[[ INPUT RECORDS, beginning ]]

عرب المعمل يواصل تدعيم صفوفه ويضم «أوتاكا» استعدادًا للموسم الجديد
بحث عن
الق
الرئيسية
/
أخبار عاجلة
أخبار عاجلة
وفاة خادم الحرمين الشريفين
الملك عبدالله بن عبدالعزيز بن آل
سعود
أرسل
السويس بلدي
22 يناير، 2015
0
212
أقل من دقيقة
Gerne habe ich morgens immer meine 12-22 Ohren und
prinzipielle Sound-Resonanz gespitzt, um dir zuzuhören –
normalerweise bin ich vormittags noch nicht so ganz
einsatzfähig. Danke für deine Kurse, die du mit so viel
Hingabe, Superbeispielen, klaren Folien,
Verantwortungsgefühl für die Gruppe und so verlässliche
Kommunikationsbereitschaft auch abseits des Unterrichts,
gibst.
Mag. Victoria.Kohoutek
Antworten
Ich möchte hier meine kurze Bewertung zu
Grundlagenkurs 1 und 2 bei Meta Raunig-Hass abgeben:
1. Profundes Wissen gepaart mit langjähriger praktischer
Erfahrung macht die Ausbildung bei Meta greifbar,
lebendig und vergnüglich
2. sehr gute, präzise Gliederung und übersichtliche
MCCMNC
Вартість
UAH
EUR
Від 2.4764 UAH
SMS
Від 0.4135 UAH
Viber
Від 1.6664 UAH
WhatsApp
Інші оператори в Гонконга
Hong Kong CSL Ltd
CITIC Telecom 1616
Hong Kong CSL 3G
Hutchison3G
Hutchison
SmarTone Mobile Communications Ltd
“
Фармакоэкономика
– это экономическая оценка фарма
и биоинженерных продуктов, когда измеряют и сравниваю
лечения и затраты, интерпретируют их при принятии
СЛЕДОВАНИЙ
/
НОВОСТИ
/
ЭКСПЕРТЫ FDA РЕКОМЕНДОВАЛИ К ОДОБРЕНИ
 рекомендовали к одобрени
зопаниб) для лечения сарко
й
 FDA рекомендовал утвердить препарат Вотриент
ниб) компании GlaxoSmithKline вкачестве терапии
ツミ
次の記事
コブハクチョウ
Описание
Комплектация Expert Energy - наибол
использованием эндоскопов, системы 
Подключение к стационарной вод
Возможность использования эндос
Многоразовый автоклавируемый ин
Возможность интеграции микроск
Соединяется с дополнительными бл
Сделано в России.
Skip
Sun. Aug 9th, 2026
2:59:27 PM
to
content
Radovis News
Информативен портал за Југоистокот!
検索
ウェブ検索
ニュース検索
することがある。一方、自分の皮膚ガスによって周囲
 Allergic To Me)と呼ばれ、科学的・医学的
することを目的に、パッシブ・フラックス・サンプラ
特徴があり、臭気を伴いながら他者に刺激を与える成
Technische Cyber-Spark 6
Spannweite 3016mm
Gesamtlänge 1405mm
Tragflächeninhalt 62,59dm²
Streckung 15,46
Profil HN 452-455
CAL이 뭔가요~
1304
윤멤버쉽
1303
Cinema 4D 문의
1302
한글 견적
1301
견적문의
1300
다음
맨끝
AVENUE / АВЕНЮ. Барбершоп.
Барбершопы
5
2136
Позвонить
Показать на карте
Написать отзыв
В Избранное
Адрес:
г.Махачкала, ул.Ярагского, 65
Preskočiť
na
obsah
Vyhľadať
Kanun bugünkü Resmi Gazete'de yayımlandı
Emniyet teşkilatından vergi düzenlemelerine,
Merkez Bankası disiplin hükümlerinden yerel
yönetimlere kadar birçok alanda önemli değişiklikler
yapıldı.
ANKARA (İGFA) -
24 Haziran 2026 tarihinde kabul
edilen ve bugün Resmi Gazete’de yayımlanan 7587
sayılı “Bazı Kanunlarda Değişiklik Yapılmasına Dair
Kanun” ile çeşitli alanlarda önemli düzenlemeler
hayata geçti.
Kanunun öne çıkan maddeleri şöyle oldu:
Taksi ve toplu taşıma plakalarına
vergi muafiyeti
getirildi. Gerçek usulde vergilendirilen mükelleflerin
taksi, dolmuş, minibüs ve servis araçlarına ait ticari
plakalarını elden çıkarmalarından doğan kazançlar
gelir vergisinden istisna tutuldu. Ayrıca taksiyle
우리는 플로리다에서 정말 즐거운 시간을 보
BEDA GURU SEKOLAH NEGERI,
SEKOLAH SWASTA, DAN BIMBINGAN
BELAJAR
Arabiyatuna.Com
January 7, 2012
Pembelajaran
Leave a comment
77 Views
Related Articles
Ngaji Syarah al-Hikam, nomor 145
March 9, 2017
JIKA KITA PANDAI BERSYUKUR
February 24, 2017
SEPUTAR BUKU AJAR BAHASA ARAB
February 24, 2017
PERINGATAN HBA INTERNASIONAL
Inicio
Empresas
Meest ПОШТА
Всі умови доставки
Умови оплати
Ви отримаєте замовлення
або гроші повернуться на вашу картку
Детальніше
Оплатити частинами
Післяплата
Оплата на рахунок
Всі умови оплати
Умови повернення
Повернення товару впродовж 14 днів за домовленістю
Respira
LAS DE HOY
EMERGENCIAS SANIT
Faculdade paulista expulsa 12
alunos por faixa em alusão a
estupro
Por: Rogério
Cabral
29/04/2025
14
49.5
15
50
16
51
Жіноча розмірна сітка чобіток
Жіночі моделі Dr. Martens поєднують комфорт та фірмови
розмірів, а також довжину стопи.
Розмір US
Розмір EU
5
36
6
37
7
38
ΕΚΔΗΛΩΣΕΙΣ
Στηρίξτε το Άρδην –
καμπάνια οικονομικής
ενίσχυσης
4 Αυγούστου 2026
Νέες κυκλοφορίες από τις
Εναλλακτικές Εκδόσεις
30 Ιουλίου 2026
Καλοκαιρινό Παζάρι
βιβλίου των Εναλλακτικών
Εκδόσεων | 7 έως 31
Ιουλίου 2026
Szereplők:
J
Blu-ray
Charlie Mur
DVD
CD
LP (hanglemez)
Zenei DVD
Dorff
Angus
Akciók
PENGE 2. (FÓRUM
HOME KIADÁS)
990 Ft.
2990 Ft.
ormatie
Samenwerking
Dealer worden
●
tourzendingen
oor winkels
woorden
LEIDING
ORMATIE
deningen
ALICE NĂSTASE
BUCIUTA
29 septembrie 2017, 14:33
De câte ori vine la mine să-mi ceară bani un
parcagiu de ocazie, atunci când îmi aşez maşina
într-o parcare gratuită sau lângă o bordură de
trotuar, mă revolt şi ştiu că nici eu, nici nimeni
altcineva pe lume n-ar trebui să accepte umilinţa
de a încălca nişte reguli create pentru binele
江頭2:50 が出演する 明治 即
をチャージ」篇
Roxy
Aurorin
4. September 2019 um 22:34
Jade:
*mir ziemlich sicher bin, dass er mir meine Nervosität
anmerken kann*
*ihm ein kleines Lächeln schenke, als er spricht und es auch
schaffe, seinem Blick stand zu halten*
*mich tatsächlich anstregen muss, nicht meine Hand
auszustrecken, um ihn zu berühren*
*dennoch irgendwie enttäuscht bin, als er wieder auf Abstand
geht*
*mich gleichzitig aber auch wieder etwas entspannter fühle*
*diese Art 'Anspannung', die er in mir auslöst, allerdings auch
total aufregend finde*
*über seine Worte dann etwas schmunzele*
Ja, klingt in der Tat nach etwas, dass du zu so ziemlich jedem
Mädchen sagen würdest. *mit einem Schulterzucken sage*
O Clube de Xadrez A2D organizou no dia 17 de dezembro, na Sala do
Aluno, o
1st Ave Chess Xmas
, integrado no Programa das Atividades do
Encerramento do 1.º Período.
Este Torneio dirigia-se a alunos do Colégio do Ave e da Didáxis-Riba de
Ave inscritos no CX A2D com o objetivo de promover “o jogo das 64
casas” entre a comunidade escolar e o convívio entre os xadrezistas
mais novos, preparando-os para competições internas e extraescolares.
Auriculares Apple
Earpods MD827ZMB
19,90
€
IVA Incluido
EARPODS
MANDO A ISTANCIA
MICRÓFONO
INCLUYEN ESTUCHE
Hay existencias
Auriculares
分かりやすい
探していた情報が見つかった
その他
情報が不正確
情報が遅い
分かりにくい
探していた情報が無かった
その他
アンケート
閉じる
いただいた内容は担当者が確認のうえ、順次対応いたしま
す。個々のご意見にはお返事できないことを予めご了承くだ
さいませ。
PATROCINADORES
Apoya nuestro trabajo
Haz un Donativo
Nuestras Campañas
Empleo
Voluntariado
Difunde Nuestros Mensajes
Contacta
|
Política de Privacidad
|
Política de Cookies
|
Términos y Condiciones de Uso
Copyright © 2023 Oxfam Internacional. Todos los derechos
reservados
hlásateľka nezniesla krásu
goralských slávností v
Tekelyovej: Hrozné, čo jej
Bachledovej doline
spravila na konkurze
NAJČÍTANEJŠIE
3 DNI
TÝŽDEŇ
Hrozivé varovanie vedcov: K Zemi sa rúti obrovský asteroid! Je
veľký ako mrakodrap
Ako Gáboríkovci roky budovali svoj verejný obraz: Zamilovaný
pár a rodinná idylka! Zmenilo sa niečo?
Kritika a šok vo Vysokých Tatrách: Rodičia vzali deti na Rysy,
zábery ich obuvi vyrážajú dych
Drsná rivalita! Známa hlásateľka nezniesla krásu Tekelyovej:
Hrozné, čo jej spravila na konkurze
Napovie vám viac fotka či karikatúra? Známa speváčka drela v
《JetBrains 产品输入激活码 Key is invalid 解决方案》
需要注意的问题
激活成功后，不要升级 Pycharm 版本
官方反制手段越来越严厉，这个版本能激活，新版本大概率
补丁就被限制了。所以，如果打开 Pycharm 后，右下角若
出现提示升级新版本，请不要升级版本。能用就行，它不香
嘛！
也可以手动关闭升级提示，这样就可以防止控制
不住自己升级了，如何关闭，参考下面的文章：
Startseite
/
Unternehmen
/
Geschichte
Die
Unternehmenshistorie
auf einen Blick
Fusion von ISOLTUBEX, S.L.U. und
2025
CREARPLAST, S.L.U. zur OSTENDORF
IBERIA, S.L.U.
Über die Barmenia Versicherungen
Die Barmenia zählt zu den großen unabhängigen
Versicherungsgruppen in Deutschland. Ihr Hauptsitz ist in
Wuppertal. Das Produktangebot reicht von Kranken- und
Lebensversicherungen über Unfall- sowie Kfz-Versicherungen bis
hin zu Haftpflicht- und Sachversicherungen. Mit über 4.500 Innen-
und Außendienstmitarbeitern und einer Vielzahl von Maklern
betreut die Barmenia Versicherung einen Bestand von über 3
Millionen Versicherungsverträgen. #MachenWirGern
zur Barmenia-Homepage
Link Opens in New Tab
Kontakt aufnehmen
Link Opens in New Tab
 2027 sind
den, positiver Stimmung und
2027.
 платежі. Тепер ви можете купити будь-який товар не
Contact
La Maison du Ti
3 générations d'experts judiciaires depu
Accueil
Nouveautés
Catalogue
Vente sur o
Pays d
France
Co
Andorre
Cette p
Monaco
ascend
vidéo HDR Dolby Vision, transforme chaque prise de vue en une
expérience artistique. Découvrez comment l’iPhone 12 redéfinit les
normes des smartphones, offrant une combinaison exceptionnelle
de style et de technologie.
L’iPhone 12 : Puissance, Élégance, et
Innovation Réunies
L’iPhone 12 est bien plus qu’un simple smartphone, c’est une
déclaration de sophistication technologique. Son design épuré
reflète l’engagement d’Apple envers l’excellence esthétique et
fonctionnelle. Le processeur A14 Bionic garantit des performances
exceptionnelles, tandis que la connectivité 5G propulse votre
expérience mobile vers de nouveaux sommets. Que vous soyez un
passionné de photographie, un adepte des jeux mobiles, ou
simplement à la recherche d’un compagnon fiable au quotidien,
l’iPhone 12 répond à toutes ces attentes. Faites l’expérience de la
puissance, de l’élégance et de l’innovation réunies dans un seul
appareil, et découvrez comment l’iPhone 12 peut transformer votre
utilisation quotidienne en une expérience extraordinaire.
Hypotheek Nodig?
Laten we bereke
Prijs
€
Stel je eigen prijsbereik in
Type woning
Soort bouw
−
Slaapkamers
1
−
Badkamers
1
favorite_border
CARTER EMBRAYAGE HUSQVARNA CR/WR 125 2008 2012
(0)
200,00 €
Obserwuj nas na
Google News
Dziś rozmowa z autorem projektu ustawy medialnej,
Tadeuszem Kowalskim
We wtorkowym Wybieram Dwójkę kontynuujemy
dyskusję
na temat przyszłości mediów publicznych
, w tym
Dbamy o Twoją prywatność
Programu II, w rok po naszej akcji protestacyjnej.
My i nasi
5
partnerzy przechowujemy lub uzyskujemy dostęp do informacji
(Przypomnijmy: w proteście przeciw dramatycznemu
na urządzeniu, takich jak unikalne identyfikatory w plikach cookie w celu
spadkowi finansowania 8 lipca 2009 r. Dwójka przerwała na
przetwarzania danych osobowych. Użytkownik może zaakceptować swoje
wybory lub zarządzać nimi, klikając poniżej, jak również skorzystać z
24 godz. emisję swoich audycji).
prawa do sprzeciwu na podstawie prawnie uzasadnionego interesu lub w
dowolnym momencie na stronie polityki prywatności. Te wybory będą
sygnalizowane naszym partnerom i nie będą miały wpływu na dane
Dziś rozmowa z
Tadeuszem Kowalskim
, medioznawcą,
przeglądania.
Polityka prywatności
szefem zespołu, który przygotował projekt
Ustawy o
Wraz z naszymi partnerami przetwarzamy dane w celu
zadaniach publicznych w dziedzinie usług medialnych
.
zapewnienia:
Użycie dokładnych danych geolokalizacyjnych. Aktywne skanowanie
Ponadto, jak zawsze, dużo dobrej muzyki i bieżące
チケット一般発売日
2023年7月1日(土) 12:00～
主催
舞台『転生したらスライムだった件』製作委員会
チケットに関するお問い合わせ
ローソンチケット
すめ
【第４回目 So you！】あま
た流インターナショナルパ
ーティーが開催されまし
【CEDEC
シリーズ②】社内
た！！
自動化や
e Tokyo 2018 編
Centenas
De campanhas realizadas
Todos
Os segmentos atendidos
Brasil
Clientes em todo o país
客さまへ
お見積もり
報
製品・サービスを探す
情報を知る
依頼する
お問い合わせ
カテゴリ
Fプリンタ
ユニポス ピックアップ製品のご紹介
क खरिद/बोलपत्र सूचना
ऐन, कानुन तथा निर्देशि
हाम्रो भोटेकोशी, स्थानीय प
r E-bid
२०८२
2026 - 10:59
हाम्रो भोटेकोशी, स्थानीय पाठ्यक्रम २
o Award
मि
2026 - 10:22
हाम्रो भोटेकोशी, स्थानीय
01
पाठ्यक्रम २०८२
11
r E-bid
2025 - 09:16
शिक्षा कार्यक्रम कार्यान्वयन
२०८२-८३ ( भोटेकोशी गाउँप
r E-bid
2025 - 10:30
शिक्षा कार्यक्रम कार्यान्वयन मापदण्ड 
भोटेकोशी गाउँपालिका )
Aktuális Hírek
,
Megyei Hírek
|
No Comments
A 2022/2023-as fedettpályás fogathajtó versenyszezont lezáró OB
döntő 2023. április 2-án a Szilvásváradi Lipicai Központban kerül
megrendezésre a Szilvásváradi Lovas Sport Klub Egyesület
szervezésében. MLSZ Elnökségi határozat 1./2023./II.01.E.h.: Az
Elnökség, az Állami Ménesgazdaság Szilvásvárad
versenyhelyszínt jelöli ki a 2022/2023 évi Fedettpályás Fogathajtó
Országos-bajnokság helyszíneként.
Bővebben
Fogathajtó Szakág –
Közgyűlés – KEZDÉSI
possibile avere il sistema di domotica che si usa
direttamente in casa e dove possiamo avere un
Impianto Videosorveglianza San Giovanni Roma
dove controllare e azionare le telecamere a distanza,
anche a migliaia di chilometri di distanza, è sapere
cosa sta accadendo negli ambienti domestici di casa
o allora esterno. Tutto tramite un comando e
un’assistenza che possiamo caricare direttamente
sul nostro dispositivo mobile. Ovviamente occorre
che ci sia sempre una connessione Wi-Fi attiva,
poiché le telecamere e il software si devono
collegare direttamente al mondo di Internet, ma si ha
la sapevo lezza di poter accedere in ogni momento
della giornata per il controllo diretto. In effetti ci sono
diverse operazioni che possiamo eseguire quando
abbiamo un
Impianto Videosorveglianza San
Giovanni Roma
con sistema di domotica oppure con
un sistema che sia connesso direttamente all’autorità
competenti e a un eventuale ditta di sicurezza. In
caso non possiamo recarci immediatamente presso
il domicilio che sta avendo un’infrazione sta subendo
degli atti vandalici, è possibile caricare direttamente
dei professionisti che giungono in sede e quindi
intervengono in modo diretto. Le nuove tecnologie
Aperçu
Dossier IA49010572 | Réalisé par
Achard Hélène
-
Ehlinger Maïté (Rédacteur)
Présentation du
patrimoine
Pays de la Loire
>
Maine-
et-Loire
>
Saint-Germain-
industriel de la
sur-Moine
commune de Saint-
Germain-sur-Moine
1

[[ INPUT RECORDS, end ]]

§ **PROBLEM DESCRIPTION**
When the line containing "أقل من دقيقة" is reached, include it and stop. Until then, output each line of the entries exactly as given, starting from the first.

§ **ANSWER TO THE PROBLEM**
عرب المعمل يواصل تدعيم صفوفه ويضم «أوتاكا» استعدادًا للموسم الجديد
بحث عن
الق
الرئيسية
/
أخبار عاجلة
أخبار عاجلة
وفاة خادم الحرمين الشريفين
الملك عبدالله بن عبدالعزيز بن آل
سعود
أرسل
السويس بلدي
22 يناير، 2015
0
212
أقل من دقيقة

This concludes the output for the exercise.